The solution to that challenge would be to a) capture data about the vessels, cargo, and platforms – this is the track phase, b) visualise that data and gather insights that can be used to build KPIs, set up workflows, or alerts – this is the trace phase, and c) finally use AI to take the data and insights and figure out the best way to use the fleet of vessels to meet demand – this is the optimise phase. 

The beauty of this approach is that each phase, and this is going by the building block approach, provides value to the client. They don’t need to make a big investment in a complex project but can realise value right away. For example, simply using IoT to track where your vessels are in real-time and being able to see what their fuel burn is, can be game changing. Of course the big benefits in terms of cost reductions and efficiency gains come when we connect the AI. For instance, for the scenario described above, we typically see between a 15% to 30% reduction in fuel burn – a significant cost savings for our client.”

Realising sustainable impact

Concrete statistics convey far greater influence than mere theories. Thatcher was happy to share some of their impactful numbers with us, drawing a clear picture of the practical applications and success of their innovative approach. 

“I actually want to highlight something very exciting that we are working on in the realm of steel recycling and circular economy. So, what happens in the steel recycling process is that a vessel (or anything else with a lot of steel) goes through a multistep process of disassembly, smelting, and refabrication before it can be reused. As you might imagine, there are a lot of factors in this process. In fact, there are about 3 million possible recycling paths depending on what combination of facilities, sub-process and transportation type you use. Each path has a different cost and emissions outcome.

What we were able to do is map all the various companies, sub-processes and transportation options, use our emissions database to figure out the associated cost and emissions, and then use AI to find the best possible path given all the possible options.

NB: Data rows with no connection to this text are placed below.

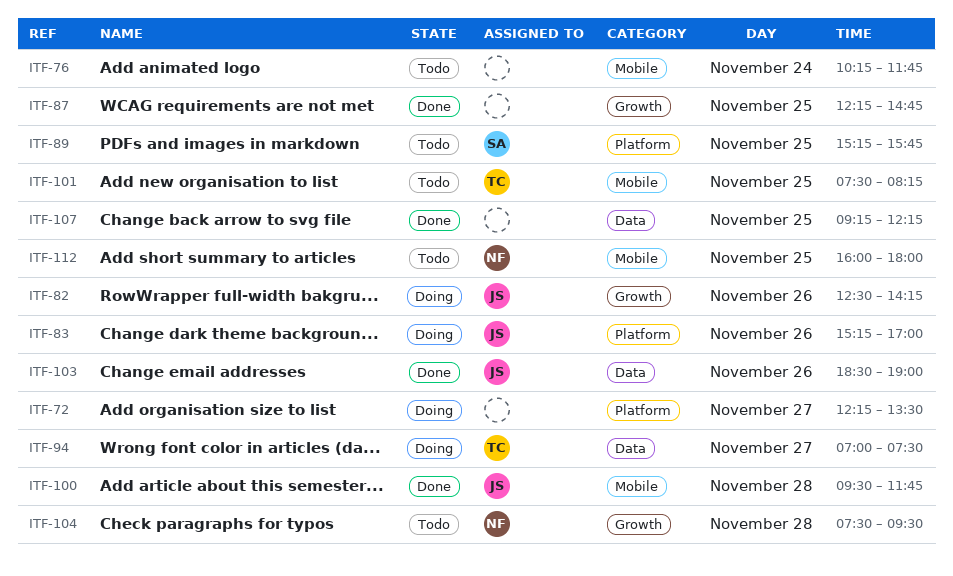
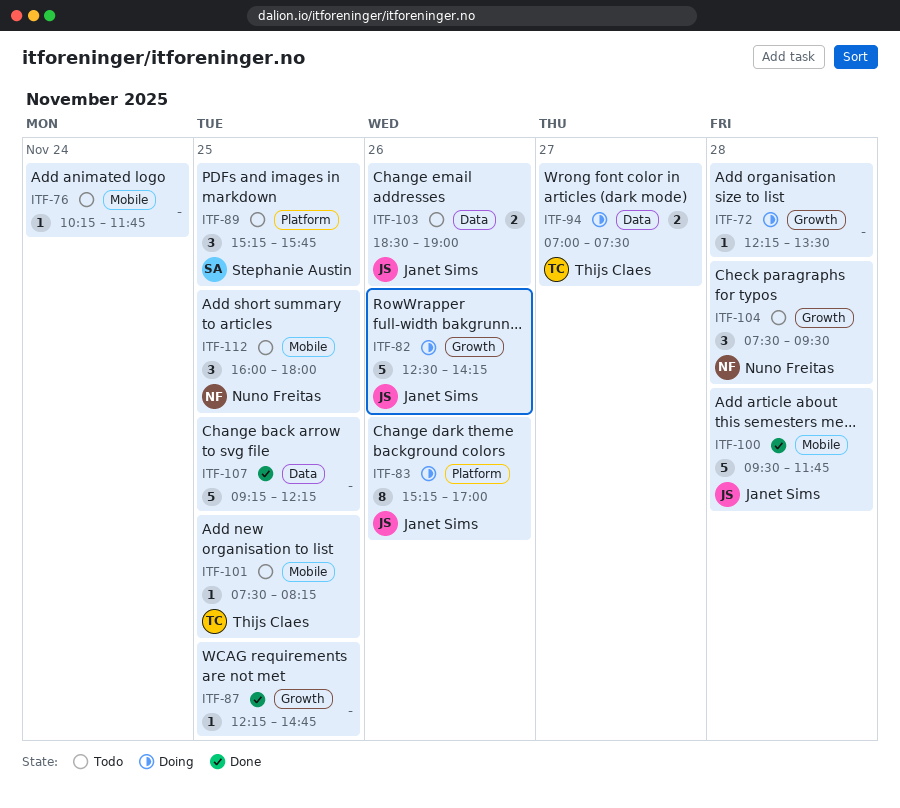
ITF-72, label: Platform -> Growth
ITF-72, day: Nov 27 -> Nov 28
ITF-103, status: Done -> Todo

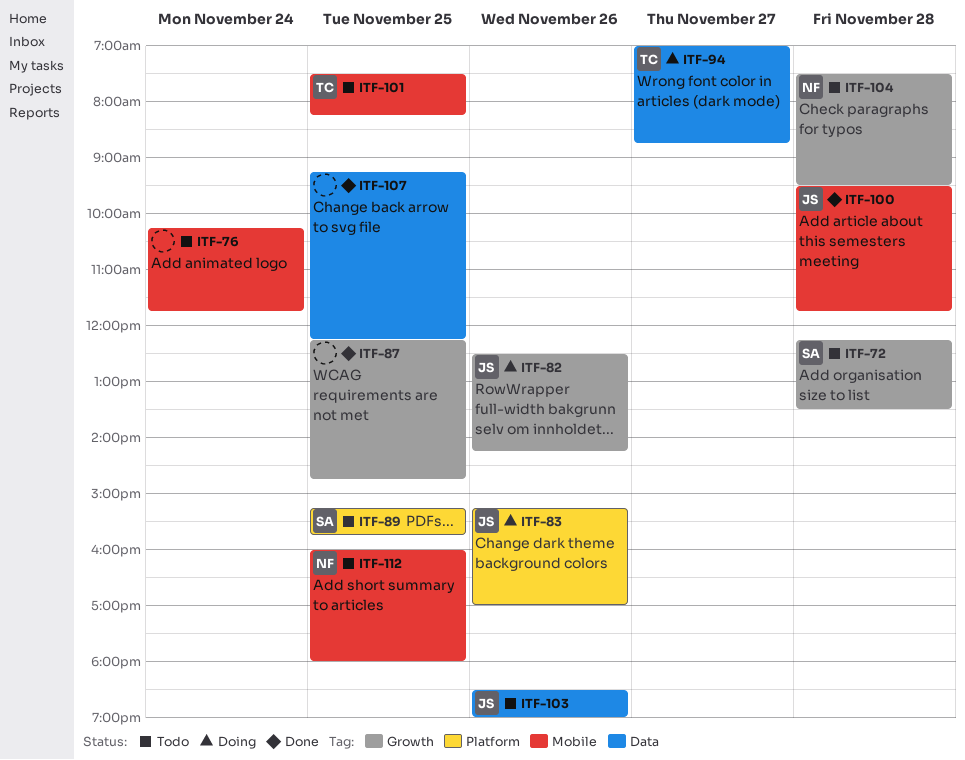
ITF-72, status: Doing -> Todo
ITF-72, owner: none -> Stephanie Austin
ITF-94, ends: 07:30 -> 08:45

Effectively, we are able to identify the best possible recycling plan in terms of emissions, cost and time.

Using this approach we have seen around a 40% decrease in emissions and around a 30% decrease in cost. The great thing about this is that we are empowering the circular economy – more efficient and more cost effective recycling leads to more of it.”

Client-funded and future-ready

Funding is a crucial aspect for any growing startup. When asked about their funding journey, Thatcher is quick to state, “We are client-funded so far and intend to stay that way unless someone really impresses us”. It is a testament to the trust that their clients have bestowed on Digital Energy, but on the other hand, it also speaks volumes about the efficiency and positive impact that they were able to bring for their clients.

The company is actively engaged in collaborations with government institutions and private entities, teasing exciting developments on the horizon without divulging specifics. Thatcher hints at strategic partnerships, joint ventures, and undisclosed projects with major energy companies, painting an optimistic outlook for their startup’s future.

A glimpse into the future

As advanced technologies continue to shape the future of operations across organisations, Thatcher believes that they are very well positioned for the AI revolution. And this conviction is well-founded, given the company’s pivotal role in driving innovation within the technology and sustainability spaces - two critical focus areas in the global landscape moving forward.

The confidence that Thatcher has in their solutions is infectious. He concludes on a positive note, “Not only are we already working in this space, but we have secured partnerships with companies like NVIDIA and Microsoft that allow us to access some really good AI infrastructure. We also are now pretty adept at all types of AI including the newer stuff like large language models. We have actually built a couple of those that are industry specific and we are excited to see how our clients put them to use. So I am probably more excited now than I have ever been, and I know all of Digital Energy feels that way.”